As per a recent research, the alcohol industry is not meeting its 'Responsibility Deal' labelling pledges.
As per a recent research, the alcohol industry is not meeting its ‘Responsibility Deal’ labelling pledges.
The London School of Hygiene & Tropical Medicine study has found that the signatories to the Public Health Responsibility Deal alcohol labelling pledge are not fully meeting their pledge. Labelling information frequently falls short of best practice, with fonts and logos smaller than would be accepted on other products with health effects.
The UK Public Health Responsibility Deal was launched in 2011 as a public-private partnership among industry, government, public bodies and voluntary organisations.
Organisations involved make voluntary pledges designed to improve public health.
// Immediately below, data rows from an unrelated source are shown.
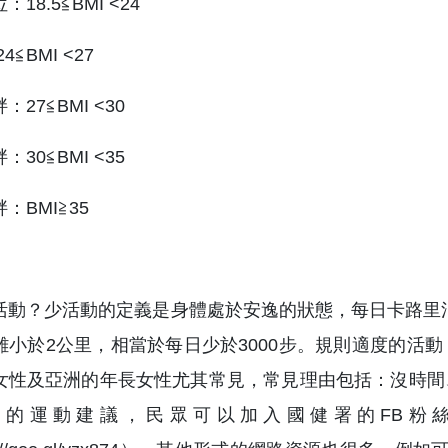
18.5≦BMI <24
4≦BMI <27
27≦BMI <30
30≦BMI <35
：BMI≧35
活動？少活動的定義是身體處於安逸的狀態，每日卡路里消
離小於2公里，相當於每日少於3000步。規則適度的活
女性及亞洲的年長女性尤其常見，常見理由包括：沒時間
關的運動建議，民眾可以加入國健署的FB粉絲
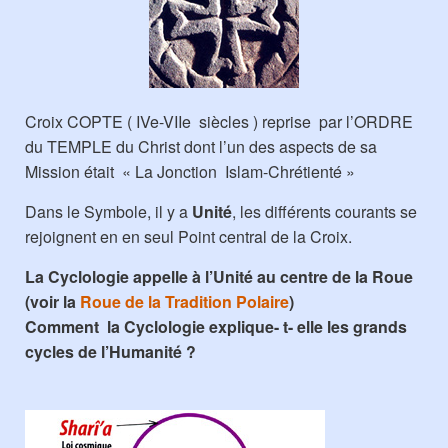
Croix COPTE ( IVe-VIIe siècles ) reprise par l’ORDRE
du TEMPLE du Christ dont l’un des aspects de sa
Mission était « La Jonction Islam-Chrétienté »
Dans le Symbole, il y a
Unité
, les différents courants se
rejoignent en en seul Point central de la Croix.
La Cyclologie appelle à l’Unité au centre de la Roue
(voir la
Roue de la Tradition Polaire
)
Comment la Cyclologie explique- t- elle les grands
cycles de l’Humanité ?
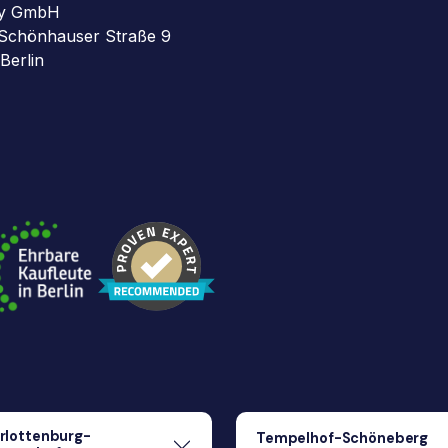
y GmbH
Schönhauser Straße 9
Berlin
rlottenburg-
Tempelhof-Schöneberg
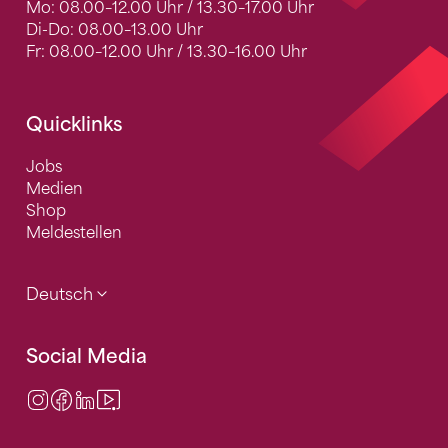
Mo: 08.00–12.00 Uhr / 13.30–17.00 Uhr
Di-Do: 08.00–13.00 Uhr
Fr: 08.00–12.00 Uhr / 13.30–16.00 Uhr
Quicklinks
Jobs
Medien
Shop
Meldestellen
Deutsch
Social Media
Instagram
Facebook
LinkedIn
Video Center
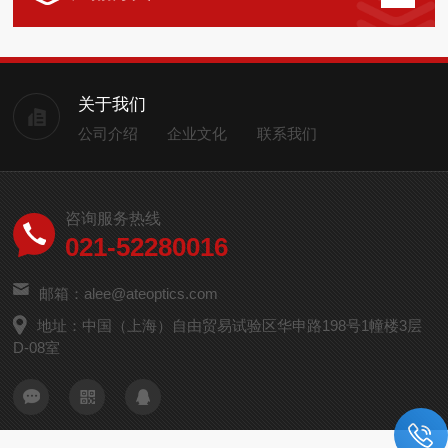
关于我们
公司介绍
企业文化
联系我们
咨询服务热线
021-52280016
邮箱：alee@ateoptics.com
地址：中国（上海）自由贸易试验区华申路198号1幢楼3层
D-08室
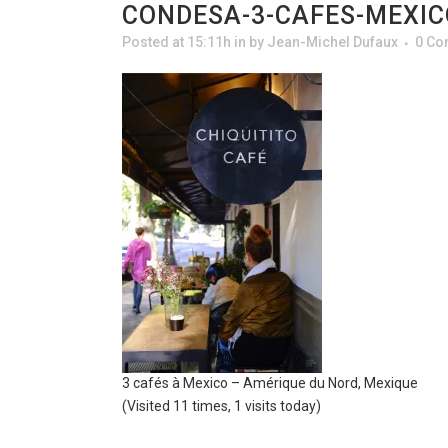
CONDESA-3-CAFES-MEXI
Posted at 15:11h
in
by
Jean-Michel Dufaux
0 C
3 cafés à Mexico – Amérique du Nord, Mexique
(Visited 11 times, 1 visits today)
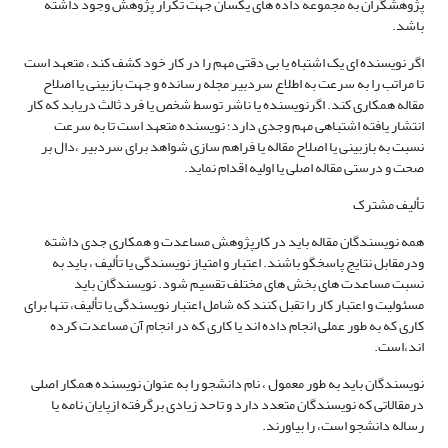
پژوهشگران به مجموعه داده های یکسان جهت تکرار پژوهش وجود داشته
باشد.
اگر نویسنده ای یک اشتباه یا بی دقتی مهم را در کار خود کشف کند، متعهد است
تا مراتب را به سرعت به اطلاع سردبیر مجله رسانده و جهت بازبینی یا اصلاح
مقاله همکاری کند. اگرنویسنده یا ناشر توسط شخص یا فرد ثالث دریابد که کار
انتشار یافته اشتباهی مهم وجدی دارد؛ نویسنده متعهد است تا به سرعت
نسبت به بازبینی یا اصلاح مقاله یا فراهم سازی شواهد برای سردبیر ،دال بر
صحت و درستی مقاله اصلی یا اولیه اقدام نماید.
تألیف مشترک
همه نویسندگان مقاله باید در کارپژوهش مساعدت و همکاری جدی داشته
ودرمقابل نتایج پاسخگو باشند. اعتبار و امتیاز نویسندگی یا تألیف ، باید به
نسبت مساعدت های بخش های مختلف تقسیم شود. نویسندگان باید
مسئولیت و اعتبار کار را تقبل کنند که شامل اعتبار نویسندگی یا تألیف، تنها برای
کاری که به طور عملی انجام داده اند یا کاری که در انجام آن مساعدت کرده
اند،است.
نویسندگان باید به طور معمول ، نام دانشجو را به عنوان نویسنده همکار اصلی
درمقالاتی که نویسندگان متعدد دارد و تاحد زیادی برگرفته ازپایان نامه یا
رساله دانشجو است، را بیاورند.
Over 100 organisations have signed the alcohol labelling pledge, promising to ensure that over 80 percent of products on shelf will have labels with clear unit content, NHS guidelines and a warning about drinking when pregnant.
This pledge consists of three required elements: (1) The number of units in the drink, (2) the Chief Medical Officers’ daily guidelines for lower-risk consumption, and (3) a warning about the risks of drinking while pregnant. Accompanying guidance states that this information should be clear, legible, displayed on the primary packaging and not difficult for consumers to find. Companies are encouraged to use a font size no smaller than the main body of information.
One finding of particular concern was that the pregnancy logo was significantly smaller on wine bottles than on beer/lager/cider containers (5.1mm vs 7.1mm). In the UK, men are more likely to drink beer than women, and women are more likely to drink wine.
New labeling guidance could be derived from existing guidance on medicines, tobacco packaging and other products which, like alcohol, carry known health risks. Compliance with labelling guidance also needs to be monitored and reported on independently of industry bodies.
Lead author Mark Petticrew said that alcohol labelling can help consumers make an informed choice about health risks and about consumption, so it is important that it is clear and legible. Our findings suggest that this is very often not the case.
The study is published online in the journal Addiction.